→ Material to process:
──────
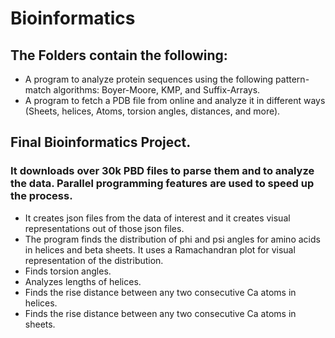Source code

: # Bioinformatics
## The Folders contain the following:
- A program to analyze protein sequences using the following pattern-match algorithms: Boyer-Moore, KMP, and Suffix-Arrays.
- A program to fetch a PDB file from online and analyze it in different ways (Sheets, helices, Atoms, torsion angles, distances, and more).
 
## Final Bioinformatics Project. 
### It downloads over 30k PBD files to parse them and to analyze the data. Parallel programming features are used to speed up the process.
- It creates json files from the data of interest and it creates visual representations out of those json files.
- The program finds the distribution of phi and psi angles for amino acids in helices and beta sheets. It uses a Ramachandran plot for visual representation of the distribution.
- Finds torsion angles.
- Analyzes lengths of helices.
- Finds the rise distance between any two consecutive Ca atoms in helices.
- Finds the rise distance between any two consecutive Ca atoms in sheets.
──────
→ Work instruction:
Working from the material above, tally how many lines hold the string "Bioinformatics". The number is all that is needed.

→ Expected output:
2